ENTRIES SHOWN =>
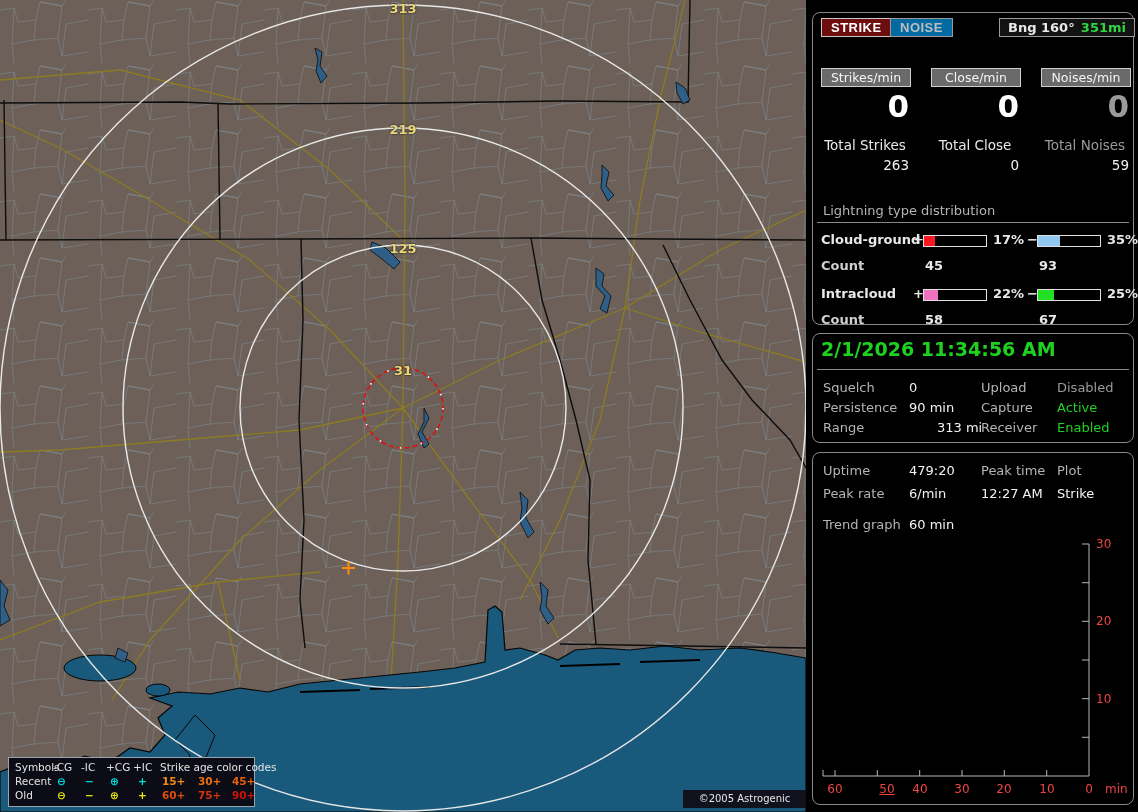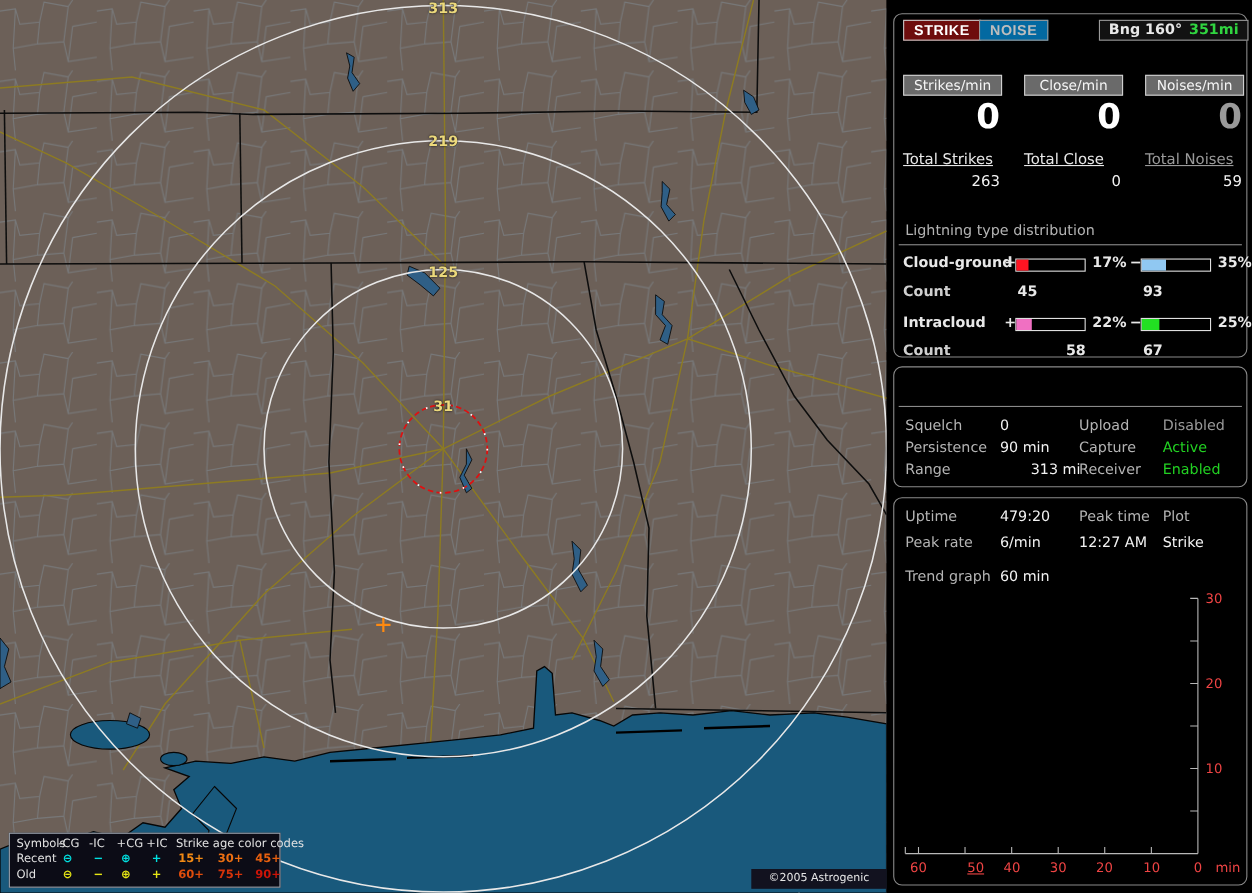--- a/index.html
+++ b/index.html
@@ -35,7 +35,7 @@
   .bngbox{position:absolute;display:flex;justify-content:space-between;width:118px;
           background:#121212;border:1px solid #9a9a9a;padding:1px 8px;font-weight:bold;}
   .bigzero{position:absolute;width:88px;text-align:right;font-size:31px;font-weight:bold;line-height:34px;}
-  .totlab{position:absolute;width:88px;text-align:left;font-size:13.5px;text-decoration:underline;}
+  .totlab{position:absolute;width:88px;text-align:center;font-size:13.5px;}
   .totval{position:absolute;width:88px;text-align:right;font-size:13.5px;color:#f2f2f2;}
   .bar{position:absolute;width:64px;height:12px;border:1px solid #e0e0e0;background:#000;box-sizing:border-box;}
   .bar i{display:block;height:100%;}

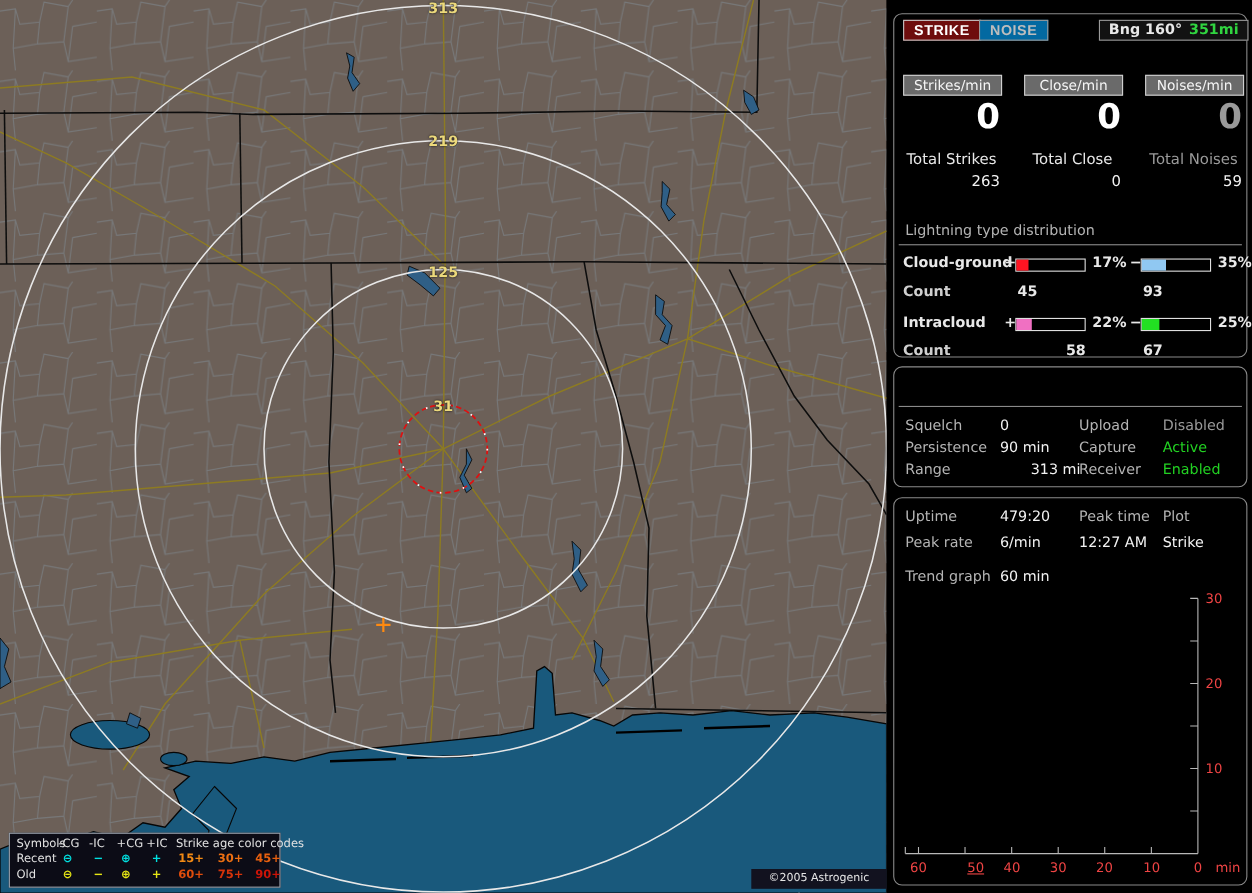--- a/index.html
+++ b/index.html
@@ -215,7 +215,7 @@
     <span class="bold" style="left:294px;top:273px;">25%</span>
 
     <span class="bold" style="left:8px;top:299px;color:#cfcfcf;">Count</span>
-    <span class="bold" style="left:112px;top:299px;margin-left:44px;">58</span>
+    <span class="bold" style="left:112px;top:299px;">58</span>
     <span class="bold" style="left:226px;top:299px;">67</span>
   </div>
 

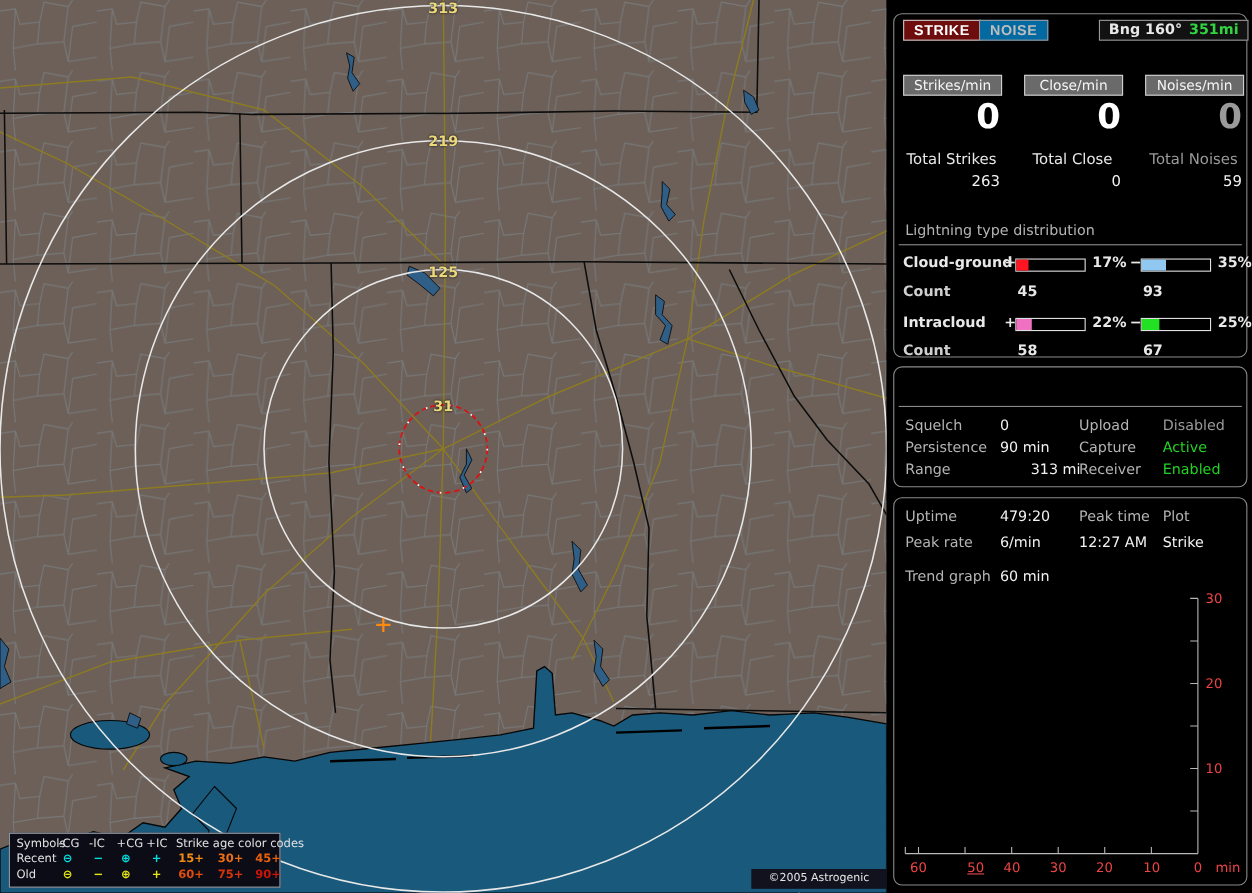--- a/index.html
+++ b/index.html
@@ -220,6 +220,7 @@
   </div>
 
   <div class="panel" style="top:333px;height:110px;">
+    <div class="datetime" style="left:8px;top:4px;">2/1/2026 11:34:56 AM</div>
     <div class="hline" style="top:35px;"></div>
 
     <span class="lbl" style="left:10px;top:46px;">Squelch</span>

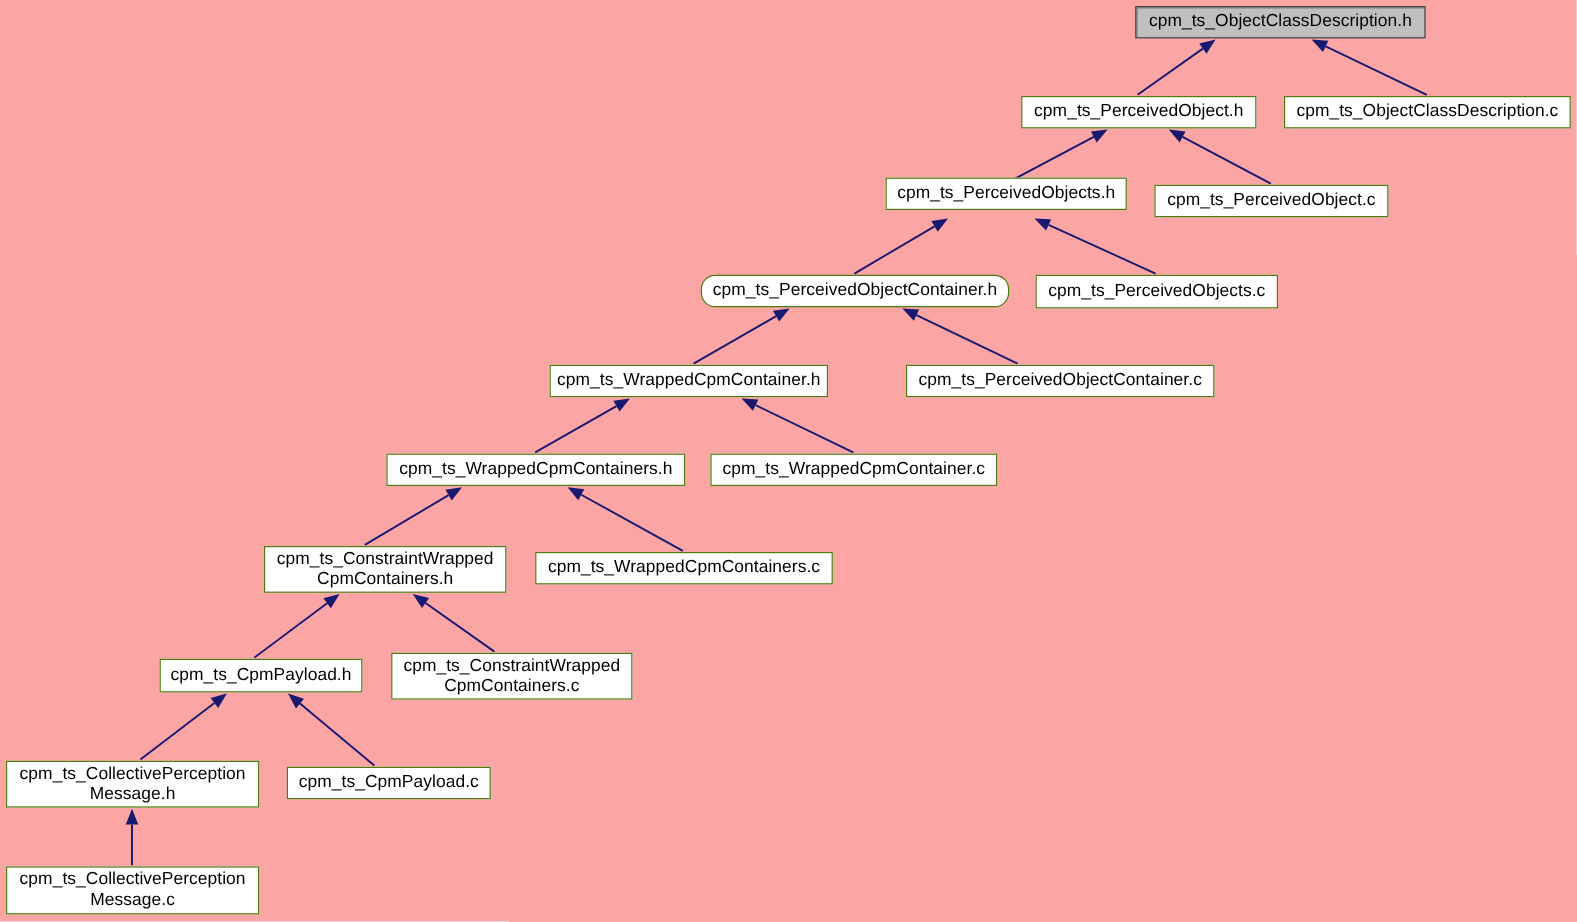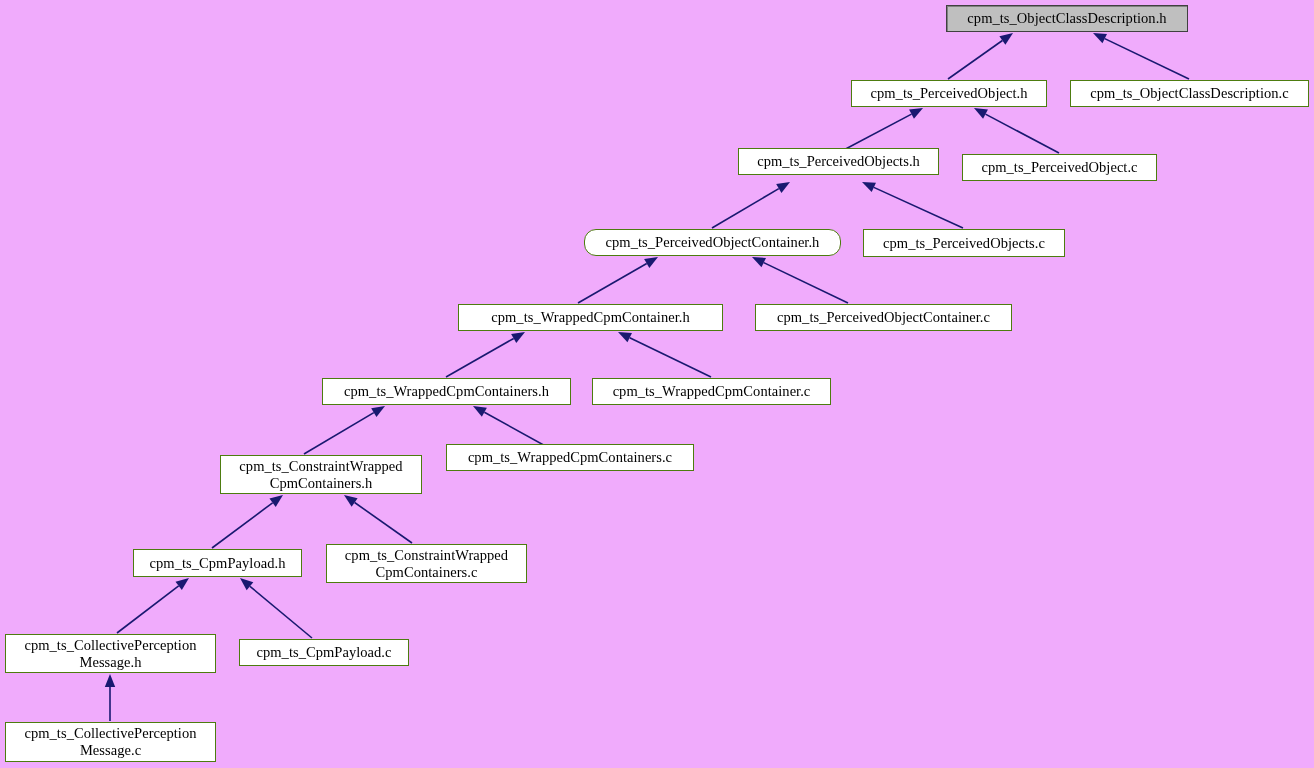--- a/index.html
+++ b/index.html
@@ -11,8 +11,8 @@
     position: relative;
     width: 1314px;
     height: 768px;
-    background: #f0abfc;
-    font-family: Liberation Serif, serif;
+    background: #fca5a5;
+    font-family: Liberation Sans, sans-serif;
     overflow: hidden;
   }
   #edges {

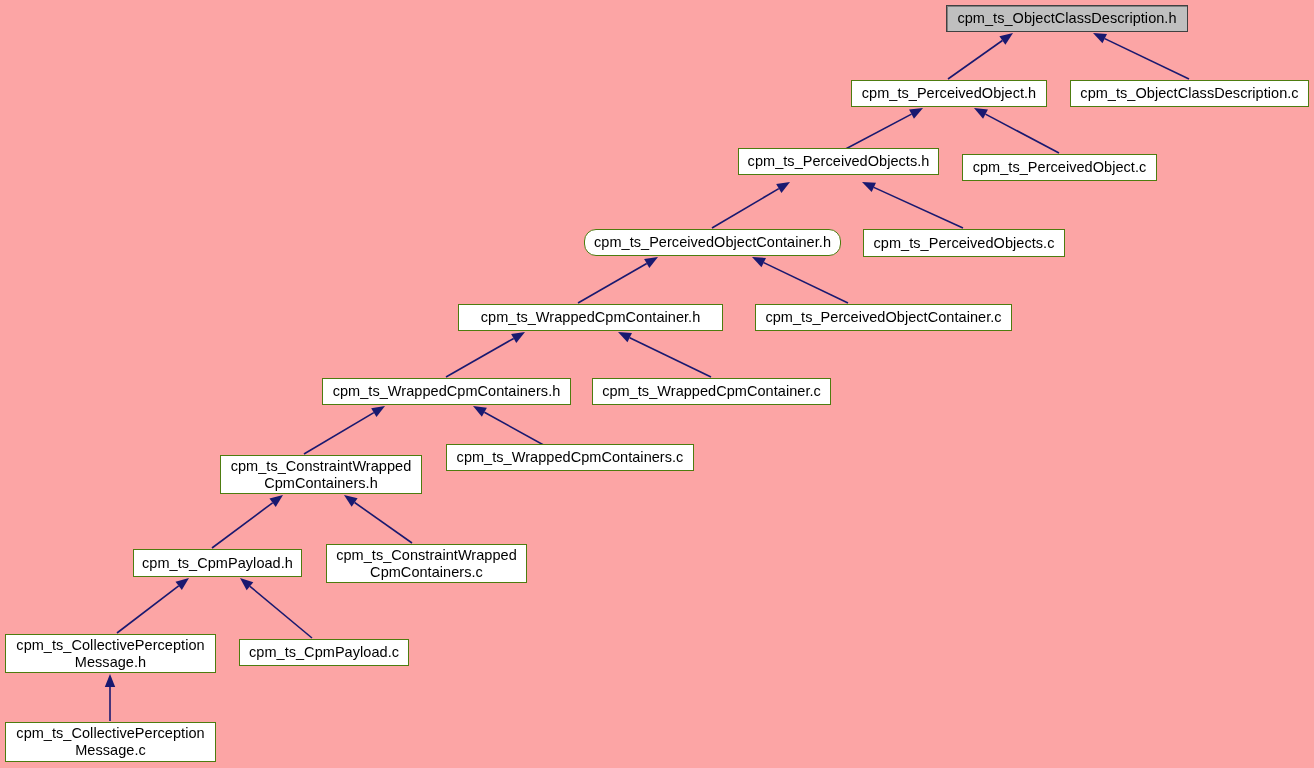--- a/index.html
+++ b/index.html
@@ -131,7 +131,7 @@
       <div class="node" style="left: 962px; top: 154px; width: 195px; height: 27px;"><span class="label">cpm_ts_PerceivedObject.c</span></div>
       <div class="node" style="left: 584px; top: 229px; width: 257px; height: 27px; border-radius: 12px;"><span class="label">cpm_ts_PerceivedObjectContainer.h</span></div>
       <div class="node" style="left: 863px; top: 229px; width: 202px; height: 28px;"><span class="label">cpm_ts_PerceivedObjects.c</span></div>
-      <div class="node" style="left: 458px; top: 304px; width: 265px; height: 27px; text-align: center;"><span class="label">cpm_ts_WrappedCpmContainer.h</span></div>
+      <div class="node" style="left: 458px; top: 304px; width: 232px; height: 27px; text-align: center;"><span class="label">cpm_ts_WrappedCpmContainer.h</span></div>
       <div class="node" style="left: 755px; top: 304px; width: 257px; height: 27px;"><span class="label">cpm_ts_PerceivedObjectContainer.c</span></div>
       <div class="node" style="left: 322px; top: 378px; width: 249px; height: 27px;"><span class="label">cpm_ts_WrappedCpmContainers.h</span></div>
       <div class="node" style="left: 592px; top: 378px; width: 239px; height: 27px;"><span class="label">cpm_ts_WrappedCpmContainer.c</span></div>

AIM OF THE EXERCISE => Check every line of the data for the word "solid". The response is the count alone.

EXERCISE RESULT => 2